Who has placed me here? It cannot be the god: I know his punishments and rewards, and not once since my imprisonment began have I smelled his hot breath or heard his claws upon this nameless floor.

There have been many visions, but I can only recall seeing the fate of my son repeated endlessly. It may be that many or all of the lost memories are repetitious as well, but I suspect that each unremembered moment is a new loss. Waking after a lost vision gives my mind the sensation I encountered when my twin girls were stillborn- not at all like the images of my son and his mother that make my ears pound like avalanches, that flush my cheeks with blood. Inaccessible, useless blood!

A vision comes.

The stream ripples around a black-robed man. He is quite young. A circle on the dome of his head is shaved to the skin. He nods. At this gesture a ragged line of women and children pushes itself forward to avoid a prodding spear; the borders of the line are enforced by men riding atop immense beasts. Taking the captives one at a time, the robed man leads them thigh deep in the water, quotes an incantation in a bored manner, and immerses them for a moment. He takes the sacrifice from the water and moves his hand from head to navel, then from one shoulder to the other.

At this signal, two men in shimmering armor each grip a wetted arm and march the woman or child to a large pile of tree trunks. One man takes a knife from his belt; the blade shimmers like their apparel and is sharper than the hallowed daggers held during the mysteries of the god. He cuts both legs very low, severing the tendon that runs between calf and heel. The men lift their load and throw the offering onto the logs. They return to the riverbank and wait to be called again.

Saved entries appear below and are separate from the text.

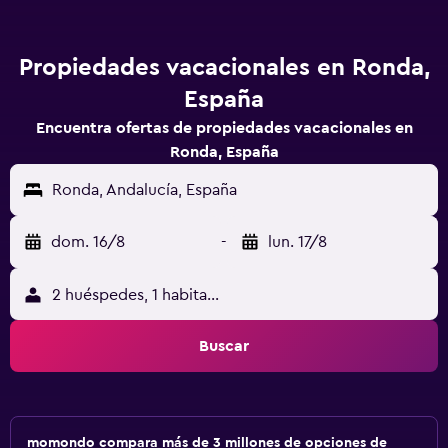
Propiedades vacacionales en Ronda,
España
Encuentra ofertas de propiedades vacacionales en
Ronda, España
Ronda, Andalucía, España
dom. 16/8
-
lun. 17/8
2 huéspedes, 1 habitación
Buscar
momondo compara más de 3 millones de opciones de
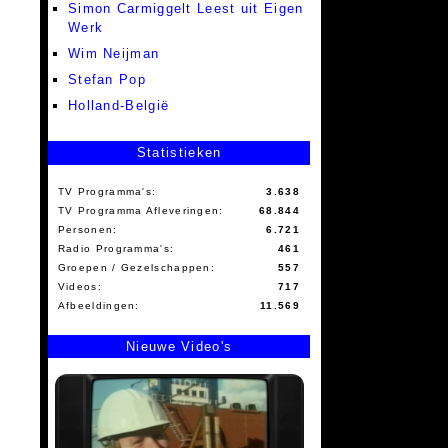
Simon Carmiggelt Leest uit Eigen
Werk
Wim Neijman
Stefan Pop
Holland-België
Statistieken
TV Programma's:
3.638
TV Programma Afleveringen:
68.844
Personen:
6.721
Radio Programma's:
461
Groepen / Gezelschappen:
557
Videos:
717
Afbeeldingen:
11.569
Nieuwe Video's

Last to enter the river is my son: his left elbow is severely bruised, his eye is darkened from recent blows, his back is naked and shows the marks of a whip. Brave from his seven springs, he claws at his captors. He curses their god and his priests. He calls upon the god and my boy’s eyes change from brown to amber. A vertical slit begins in the center of his pupil and extends to each eyelid.

The aspect of the divine jaguar speaks.
“May your people be fertile as the hare!
May you conquer the land, sky, and water!
I tell you now, cowards that hold my arms,
Never marry nor lay with a woman.
The god is patient, he waits at windows,
You will find no rest if you sire children.
Hear me! The god will corrupt your cruel priests;
Many will seek to prey on boys and girls.
The injuries these holy men create
Will make your acts today seem a kindness.”

The warrior holding my son’s right arm cuffs him viciously on the temple. His eyes flit like hummingbird wings for a moment, then shut. The priest takes him and pulls him across the water. With anger and confusion plain on his face, he yells “Get thee hence, foul demon!” He pushes the unconscious body beneath the water. He pulls the boy away from drowning and signals the soldiers. It is as before. His legs are cut and he is thrown. His neck falls on a trunk and snaps.

The priest walks to the writhing pile of wood and flesh and says, “Better that they burn today than burn forever.” He takes a torch from one of his men and drops it. Grey smoke rises high, carried higher by screams.

The vision ends in the manner I remember. Suddenly the sounds cease, though flames still climb and cast flickering shadows. A man with a bloody belt knife reflects sunlight from his chest, coughs for a moment, and quirks the left corner of his mouth. He walks close to one of his companions and whispers into his ear, “Soon, perhaps tomorrow morning, I will kill that pious toad. When we return home I’ll bring the bad news to his family, and fuck his sisters.”

The sounds of fire and death resume, but quickly become impossible to hear over the pair’s coarse laughter as it echoes through this endless hall.